** Work item **
The word "user" occurs in some lines of the listing. Copy those lines.
───
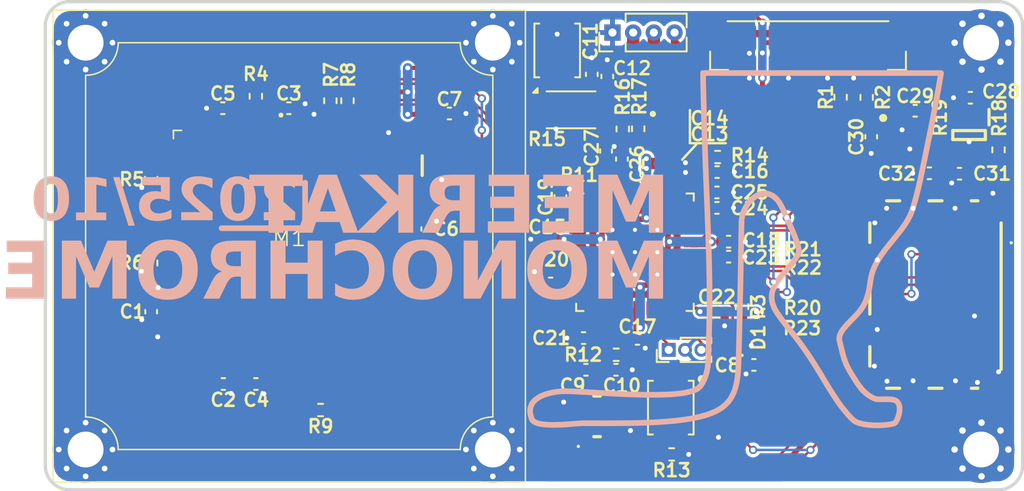
<source format=kicad_pcb>
(kicad_pcb
	(version 20241229)
	(generator "pcbnew")
	(generator_version "9.0")
	(general
		(thickness 1.6)
		(legacy_teardrops no)
	)
	(paper "A4")
	(layers
		(0 "F.Cu" signal)
		(2 "B.Cu" signal)
		(13 "F.Paste" user)
		(15 "B.Paste" user)
		(5 "F.SilkS" user "F.Silkscreen")
		(7 "B.SilkS" user "B.Silkscreen")
		(1 "F.Mask" user)
		(3 "B.Mask" user)
		(25 "Edge.Cuts" user)
		(27 "Margin" user)
		(31 "F.CrtYd" user "F.Courtyard")
		(29 "B.CrtYd" user "B.Courtyard")
		(35 "F.Fab" user)
		(33 "B.Fab" user)
	)
	(setup
		(stackup
			(layer "F.SilkS"
				(type "Top Silk Screen")
			)
			(layer "F.Paste"
				(type "Top Solder Paste")
			)
			(layer "F.Mask"
				(type "Top Solder Mask")
				(thickness 0.01)
			)
			(layer "F.Cu"
				(type "copper")
				(thickness 0.035)
			)
			(layer "dielectric 1"
				(type "core")
				(thickness 1.51)
				(material "FR4")
				(epsilon_r 4.5)
				(loss_tangent 0.02)
			)
			(layer "B.Cu"
				(type "copper")
				(thickness 0.035)
			)
			(layer "B.Mask"
				(type "Bottom Solder Mask")
				(thickness 0.01)
			)
			(layer "B.Paste"
				(type "Bottom Solder Paste")
			)
			(layer "B.SilkS"
				(type "Bottom Silk Screen")
			)
			(copper_finish "None")
			(dielectric_constraints no)
		)
		(pad_to_mask_clearance 0)
		(allow_soldermask_bridges_in_footprints no)
		(tenting front back)
		(pcbplotparams
			(layerselection 0x00000000_00000000_55555555_5755f5ff)
			(plot_on_all_layers_selection 0x00000000_00000000_00000000_00000000)
			(disableapertmacros no)
			(usegerberextensions no)
			(usegerberattributes yes)
			(usegerberadvancedattributes yes)
			(creategerberjobfile yes)
			(dashed_line_dash_ratio 12.000000)
			(dashed_line_gap_ratio 3.000000)
			(svgprecision 4)
			(plotframeref no)
			(mode 1)
			(useauxorigin no)
			(hpglpennumber 1)
			(hpglpenspeed 20)
			(hpglpendiameter 15.000000)
			(pdf_front_fp_property_popups yes)
			(pdf_back_fp_property_popups yes)
			(pdf_metadata yes)
			(pdf_single_document no)
			(dxfpolygonmode yes)
			(dxfimperialunits yes)
			(dxfusepcbnewfont yes)
			(psnegative no)
			(psa4output no)
			(plot_black_and_white yes)
			(sketchpadsonfab no)
			(plotpadnumbers no)
			(hidednponfab no)
			(sketchdnponfab yes)
			(crossoutdnponfab yes)
			(subtractmaskfromsilk no)
			(outputformat 1)
			(mirror no)
			(drillshape 1)
			(scaleselection 1)
			(outputdirectory "")
		)
	)
	(net 0 "")
	(net 1 "GND")
	(net 2 "Net-(U1-CLKIN)")
	(net 3 "/Sensor/PIXEL_CLOCK")
	(net 4 "/Sensor/LINE_VALID")
	(net 5 "/Sensor/FRAME_VALID")
	(net 6 "unconnected-(U1-NC-Pad14)")
	(net 7 "unconnected-(U1-NC-Pad12)")
	(net 8 "/Power/INPUT")
	(net 9 "/Sensor/STROBE")
	(net 10 "unconnected-(U1-NC-Pad9)")
	(net 11 "unconnected-(U1-NC-Pad6)")
	(net 12 "unconnected-(U1-NC-Pad19)")
	(net 13 "unconnected-(U1-NC-Pad3)")
	(net 14 "unconnected-(U1-NC-Pad30)")
	(net 15 "unconnected-(U1-NC-Pad42)")
	(net 16 "unconnected-(U1-NC-Pad2)")
	(net 17 "unconnected-(U1-NC-Pad11)")
	(net 18 "unconnected-(U1-NC-Pad44)")
	(net 19 "/FRAM/MOSI")
	(net 20 "/FRAM/MISO")
	(net 21 "/MCU/XIN")
	(net 22 "+1V1")
	(net 23 "/MCU/VREG_AVDD")
	(net 24 "+3V3")
	(net 25 "/MCU/XOUT")
	(net 26 "/MCU/QSPI_SS")
	(net 27 "/MCU/~{USB_BOOT}")
	(net 28 "/MCU/SWD")
	(net 29 "/MCU/PSRAM_CS")
	(net 30 "Net-(D2-VOUT)")
	(net 31 "unconnected-(D2-N{slash}C-Pad4)")
	(net 32 "/MCU/GPIO21")
	(net 33 "/MCU/GPIO3")
	(net 34 "/MCU/QSPI_SCLK")
	(net 35 "/MCU/QSPI_SD3")
	(net 36 "/MCU/GPIO2")
	(net 37 "/MCU/QSPI_SD1")
	(net 38 "/MCU/GPIO27_ADC1")
	(net 39 "/MCU/QSPI_SD0")
	(net 40 "/MCU/VREG_LX")
	(net 41 "/MCU/GPIO15")
	(net 42 "/MCU/GPIO6")
	(net 43 "/MCU/GPIO9")
	(net 44 "Net-(R13-Pad1)")
	(net 45 "/MCU/SWCLK")
	(net 46 "/MCU/GPIO26_ADC0")
	(net 47 "/MCU/GPIO24")
	(net 48 "/MCU/GPIO5")
	(net 49 "/MCU/GPIO13")
	(net 50 "/MCU/QSPI_SD2")
	(net 51 "/MCU/GPIO7")
	(net 52 "/MCU/GPIO4")
	(net 53 "/MCU/GPIO25")
	(net 54 "Net-(U3-USB_DP)")
	(net 55 "Net-(U3-USB_DM)")
	(net 56 "unconnected-(U2-EPAD-Pad9)")
	(net 57 "Net-(IC3-PG)")
	(net 58 "/USB_D+")
	(net 59 "/USB_D-")
	(net 60 "Net-(C10-Pad1)")
	(net 61 "Net-(U1-OE#)")
	(net 62 "/FRAM/CS")
	(net 63 "/FRAM/CLOCK")
	(net 64 "/POWER_GOOD")
	(net 65 "/GAIN")
	(net 66 "/SHUTTER_SPEED")
	(net 67 "/STATUS_LED")
	(net 68 "/SHUTTER_BUTTON")
	(net 69 "Net-(J2-Pin_4)")
	(net 70 "Net-(J2-Pin_2)")
	(net 71 "unconnected-(J4-PadCD1)")
	(net 72 "unconnected-(J4-DAT1-PadP8)")
	(net 73 "unconnected-(J4-DAT2-PadP1)")
	(net 74 "Net-(D1-A)")
	(net 75 "/MCU/GPIO20")
	(net 76 "/MCU/GPIO14")
	(net 77 "/MCU/GPIO11")
	(net 78 "/MCU/GPIO8")
	(net 79 "/MCU/GPIO10")
	(net 80 "/MCU/GPIO1")
	(net 81 "/MCU/GPIO12")
	(footprint "Package_SON:Winbond_USON-8-1EP_3x2mm_P0.5mm_EP0.2x1.6mm" (layer "F.Cu") (at 167.3 91.625))
	(footprint "components:C_0402_1005Metric_small_pads" (layer "F.Cu") (at 173.225 94.8))
	(footprint "components:LM66100DCKR" (layer "F.Cu") (at 191.7375 93.175 -90))
	(footprint "Connector_PinHeader_1.00mm:PinHeader_1x03_P1.00mm_Vertical" (layer "F.Cu") (at 173.3 106.375 90))
	(footprint "Resistor_SMD:R_0402_1005Metric" (layer "F.Cu") (at 177.8 103.725 -90))
	(footprint "Capacitor_SMD:C_0402_1005Metric" (layer "F.Cu") (at 168.575 89.445 -90))
	(footprint "components:NC7SZ11P6X" (layer "F.Cu") (at 159.365 94.105 90))
	(footprint "components:ABM8272T3" (layer "F.Cu") (at 168.9 110.46))
	(footprint "Capacitor_SMD:C_0402_1005Metric" (layer "F.Cu") (at 168.07 105.65 180))
	(footprint "Capacitor_SMD:C_0402_1005Metric" (layer "F.Cu") (at 159.83 91.85 180))
	(footprint "Resistor_SMD:R_0402_1005Metric" (layer "F.Cu") (at 176.3 94.525 180))
	(footprint "Resistor_SMD:R_0402_1005Metric" (layer "F.Cu") (at 147.95 90.79 90))
	(footprint "Capacitor_SMD:C_0402_1005Metric" (layer "F.Cu") (at 176.255 97.65))
	(footprint "MountingHole:MountingHole_2.2mm_M2_Pad_Via" (layer "F.Cu") (at 192.5 87.5))
	(footprint "Capacitor_SMD:C_0402_1005Metric" (layer "F.Cu") (at 191.82 90.882))
	(footprint "Capacitor_SMD:C_0402_1005Metric" (layer "F.Cu") (at 189.3 95.525))
	(footprint "components:R_0402_1005Metric_small_pads" (layer "F.Cu") (at 165.835 95.525 180))
	(footprint "components:c-mount-03" (layer "F.Cu") (at 150 100))
	(footprint "Capacitor_SMD:C_0402_1005Metric" (layer "F.Cu") (at 191.15 95.55))
	(footprint "Capacitor_SMD:C_0402_1005Metric" (layer "F.Cu") (at 166.05 101.575 180))
	(footprint "Resistor_SMD:R_0402_1005Metric" (layer "F.Cu") (at 151.925 110.075))
	(footprint "Connector_Hirose:Hirose_DF52-12S-0.8H_1x12-1MP_P0.80mm_Horizontal" (layer "F.Cu") (at 181.85 87.8 180))
	(footprint "Resistor_SMD:R_0402_1005Metric" (layer "F.Cu") (at 153.575 91.065 -90))
	(footprint "Capacitor_SMD:C_0402_1005Metric" (layer "F.Cu") (at 171.375 105.7))
	(footprint "Capacitor_SMD:C_0402_1005Metric" (layer "F.Cu") (at 149.98 91.525 180))
	(footprint "Capacitor_SMD:C_0402_1005Metric" (layer "F.Cu") (at 170.06 107.6))
	(footprint "components:R_0402_1005Metric_small_pads" (layer "F.Cu") (at 183.525 100.2 180))
	(footprint "Resistor_SMD:R_0402_1005Metric" (layer "F.Cu") (at 141.525 101.04 -90))
	(footprint "components:MT9M001C12STM" (layer "F.Cu") (at 150 100))
	(footprint "LED_SMD:LED_0402_1005Metric" (layer "F.Cu") (at 177.8 105.625 90))
	(footprint "Capacitor_SMD:C_0402_1005Metric" (layer "F.Cu") (at 178.525 107.3))
	(footprint "components:FM25L16B-DG" (layer "F.Cu") (at 177.7 110.325))
	(footprint "Resistor_SMD:R_0402_1005Metric" (layer "F.Cu") (at 152.525 91.065 -90))
	(footprint "Resistor_SMD:R_0402_1005Metric" (layer "F.Cu") (at 171.425 92.79 -90))
	(footprint "components:AOTA-B201610S3R3-101-T" (layer "F.Cu") (at 173.225 93.175))
	(footprint "Capacitor_SMD:C_0402_1005Metric" (layer "F.Cu") (at 165.85 99.575 180))
	(footprint "components:R_0402_1005Metric_small_pads" (layer "F.Cu") (at 189.9425 94.1 90))
	(footprint "Capacitor_SMD:C_0402_1005Metric" (layer "F.Cu") (at 145.955 108.475 180))
	(footprint "Resistor_SMD:R_0402_1005Metric" (layer "F.Cu") (at 170.075 106.675))
	(footprint "components:R_0402_1005Metric_small_pads" (layer "F.Cu") (at 183.525 101.325 180))
	(footprint "Connector_PinHeader_1.27mm:PinHeader_1x04_P1.27mm_Vertical"
		(layer "F.Cu")
		(uuid "94852f5f-3601-4bcf-8201-4a1dd2f2aa03")
		(at 169.845 86.875 90)
		(descr "Through hole straight pin header, 1x04, 1.27mm pitch, single row")
		(tags "Through hole pin header THT 1x04 1.27mm single row")
		(property "Reference" "J1"
			(at 0 -1.745 90)
			(layer "F.SilkS")
			(hide yes)
			(uuid "87b8d52d-3e6d-4f62-a1ef-af5bd14a1af3")
			(effects
				(font
					(size 1 1)
					(thickness 0.15)
				)
			)
		)
		(property "Value" "USB"
			(at 0 5.555 90)
			(layer "F.Fab")
			(
... [410449 chars truncated]
</source>
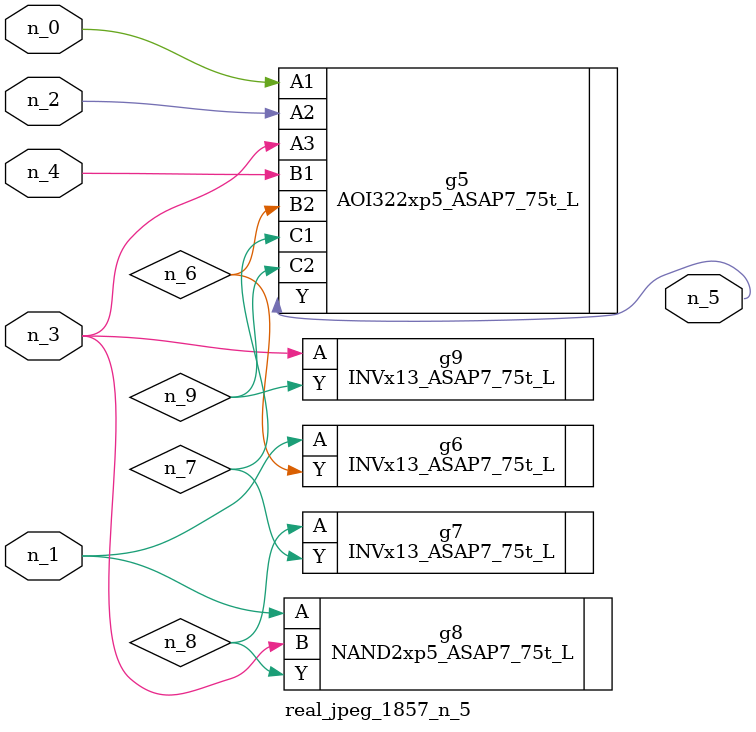
<source format=v>
module real_jpeg_1857_n_5 (n_4, n_0, n_1, n_2, n_3, n_5);

input n_4;
input n_0;
input n_1;
input n_2;
input n_3;

output n_5;

wire n_8;
wire n_6;
wire n_7;
wire n_9;

AOI322xp5_ASAP7_75t_L g5 ( 
.A1(n_0),
.A2(n_2),
.A3(n_3),
.B1(n_4),
.B2(n_6),
.C1(n_7),
.C2(n_9),
.Y(n_5)
);

INVx13_ASAP7_75t_L g6 ( 
.A(n_1),
.Y(n_6)
);

NAND2xp5_ASAP7_75t_L g8 ( 
.A(n_1),
.B(n_3),
.Y(n_8)
);

INVx13_ASAP7_75t_L g9 ( 
.A(n_3),
.Y(n_9)
);

INVx13_ASAP7_75t_L g7 ( 
.A(n_8),
.Y(n_7)
);


endmodule
</source>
───
** Completed task **
		(13 "F.Paste" user)
		(15 "B.Paste" user)
		(5 "F.SilkS" user "F.Silkscreen")
		(7 "B.SilkS" user "B.Silkscreen")
		(1 "F.Mask" user)
		(3 "B.Mask" user)
		(25 "Edge.Cuts" user)
		(27 "Margin" user)
		(31 "F.CrtYd" user "F.Courtyard")
		(29 "B.CrtYd" user "B.Courtyard")
		(35 "F.Fab" user)
		(33 "B.Fab" user)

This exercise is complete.